Our conclusion regarding the robustness of MO VEPs to defocus is based on the non-significant effects of blur observed in MO VEPs, in contrast to the significant effects seen in PR VEPs. It is important to consider that the lack of significant blur effects in MO VEPs may be due to higher noise levels or greater variability in MO VEP measurements compared to PR VEPs. This inherent noise could obscure the potential effects of blur on MO VEPs, leading to a non-significant result. From the variability listed in Table 1 and Fig. 3, such a possibility appears unlikely.

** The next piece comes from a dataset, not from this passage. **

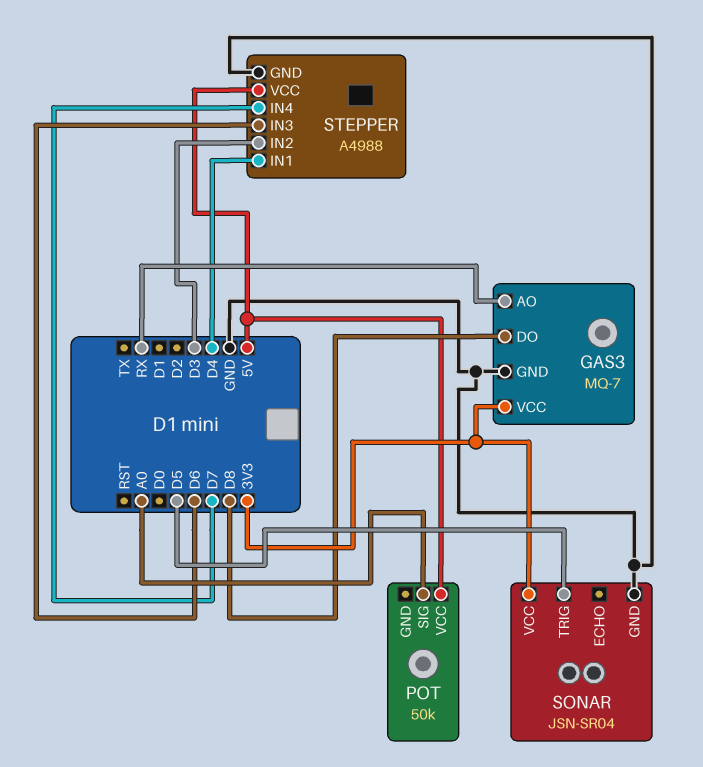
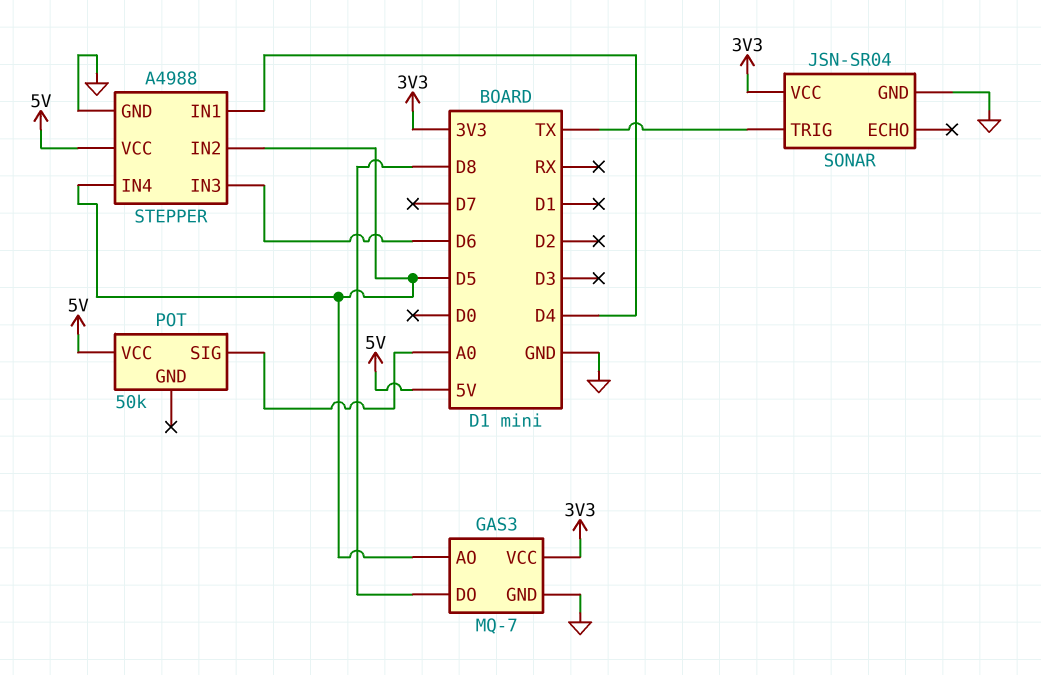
GAS3 pin AO: RX -> D5
SONAR pin TRIG: D5 -> TX
STEPPER pin IN2: D3 -> D5
STEPPER pin IN4: D7 -> D5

It should be noted that the different temporal properties of the stimuli result in different neural processing of the motion onset and pattern reversal stimuli39,40. While the dominant component of MO VEP peaks above the parietal area at about 160 ms (N2 peak), the P100 of the PR VEP culminates above the occipital cortex at about 100 ms. We showed that these neural processes exhibit different resistance to the blur. Our study only investigated specific velocities and spatial frequencies. Generalizability to other contexts might require further studies.

Conclusion

We have shown that digital defocus of checkerboard stimuli up to an equivalent defocus value of 4 D does not cause a significant prolongation or reduction of the dominant component of motion onset VEPs, in contrast to pattern-reversal VEPs.

We conclude that for the temporal frequencies used, neither the high contrast nor high spatial content of the stimulus pattern interferes with the motion onset evoked potential’s resistance to blur. Therefore, if there is a need to study visual function in refractive error, response to the motion onset of a checkerboard can be a reliable method.